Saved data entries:
--- START ---

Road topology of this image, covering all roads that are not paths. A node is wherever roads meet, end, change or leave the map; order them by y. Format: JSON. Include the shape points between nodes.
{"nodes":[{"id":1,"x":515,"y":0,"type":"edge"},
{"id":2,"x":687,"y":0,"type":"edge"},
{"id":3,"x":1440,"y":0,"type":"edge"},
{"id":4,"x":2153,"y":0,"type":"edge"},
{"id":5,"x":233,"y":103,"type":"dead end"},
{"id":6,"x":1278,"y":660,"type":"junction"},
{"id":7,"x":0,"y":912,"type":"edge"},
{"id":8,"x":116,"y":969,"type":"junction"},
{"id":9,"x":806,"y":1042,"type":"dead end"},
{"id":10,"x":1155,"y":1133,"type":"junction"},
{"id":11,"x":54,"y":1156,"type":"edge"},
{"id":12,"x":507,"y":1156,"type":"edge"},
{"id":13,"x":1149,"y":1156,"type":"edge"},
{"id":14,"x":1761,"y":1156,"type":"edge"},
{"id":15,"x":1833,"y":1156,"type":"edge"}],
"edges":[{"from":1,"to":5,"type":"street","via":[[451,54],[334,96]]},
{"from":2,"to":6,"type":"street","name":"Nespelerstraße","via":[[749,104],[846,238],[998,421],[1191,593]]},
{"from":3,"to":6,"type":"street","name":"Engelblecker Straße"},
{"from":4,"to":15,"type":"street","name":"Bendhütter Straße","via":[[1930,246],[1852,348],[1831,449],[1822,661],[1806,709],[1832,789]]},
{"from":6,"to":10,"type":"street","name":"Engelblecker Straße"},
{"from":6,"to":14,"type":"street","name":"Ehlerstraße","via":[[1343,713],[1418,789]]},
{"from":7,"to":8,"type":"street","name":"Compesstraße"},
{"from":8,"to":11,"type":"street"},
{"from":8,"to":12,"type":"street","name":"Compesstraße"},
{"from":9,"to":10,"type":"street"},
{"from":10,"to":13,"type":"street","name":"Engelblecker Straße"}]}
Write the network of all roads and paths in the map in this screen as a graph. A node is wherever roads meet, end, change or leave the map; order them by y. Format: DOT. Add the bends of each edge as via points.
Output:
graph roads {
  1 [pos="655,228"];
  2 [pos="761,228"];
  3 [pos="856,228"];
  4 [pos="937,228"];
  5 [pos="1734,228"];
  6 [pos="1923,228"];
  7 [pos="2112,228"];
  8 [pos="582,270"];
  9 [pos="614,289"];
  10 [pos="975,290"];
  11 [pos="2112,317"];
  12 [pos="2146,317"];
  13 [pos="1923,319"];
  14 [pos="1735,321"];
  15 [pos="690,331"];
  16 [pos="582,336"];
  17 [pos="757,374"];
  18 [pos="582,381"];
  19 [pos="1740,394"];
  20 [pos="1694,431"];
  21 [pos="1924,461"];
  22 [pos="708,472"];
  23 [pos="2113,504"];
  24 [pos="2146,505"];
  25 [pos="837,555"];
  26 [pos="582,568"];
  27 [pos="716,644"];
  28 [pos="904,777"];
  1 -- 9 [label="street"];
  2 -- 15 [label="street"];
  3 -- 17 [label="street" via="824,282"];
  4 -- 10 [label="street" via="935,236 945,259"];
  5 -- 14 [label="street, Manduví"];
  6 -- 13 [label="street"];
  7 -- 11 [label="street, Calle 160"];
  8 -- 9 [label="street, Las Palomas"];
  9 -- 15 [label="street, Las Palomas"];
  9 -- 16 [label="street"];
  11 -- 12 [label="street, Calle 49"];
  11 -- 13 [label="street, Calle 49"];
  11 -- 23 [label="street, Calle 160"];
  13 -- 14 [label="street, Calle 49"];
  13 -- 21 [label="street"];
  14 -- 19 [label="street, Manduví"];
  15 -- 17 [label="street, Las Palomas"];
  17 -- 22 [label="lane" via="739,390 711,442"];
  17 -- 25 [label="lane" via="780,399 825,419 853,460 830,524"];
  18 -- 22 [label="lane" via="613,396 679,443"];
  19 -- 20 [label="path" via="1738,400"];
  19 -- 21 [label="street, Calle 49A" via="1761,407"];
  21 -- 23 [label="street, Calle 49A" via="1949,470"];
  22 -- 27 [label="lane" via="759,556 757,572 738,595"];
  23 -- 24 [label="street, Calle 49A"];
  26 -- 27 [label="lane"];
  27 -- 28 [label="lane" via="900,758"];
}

--- END ---

Report each line of the data that includes the string "order".

Road topology of this image, covering all roads that are not paths. A node is wherever roads meet, end, change or leave the map; order them by y. Format: JSON. Include the shape points between nodes.
Write the network of all roads and paths in the map in this screen as a graph. A node is wherever roads meet, end, change or leave the map; order them by y. Format: DOT. Add the bends of each edge as via points.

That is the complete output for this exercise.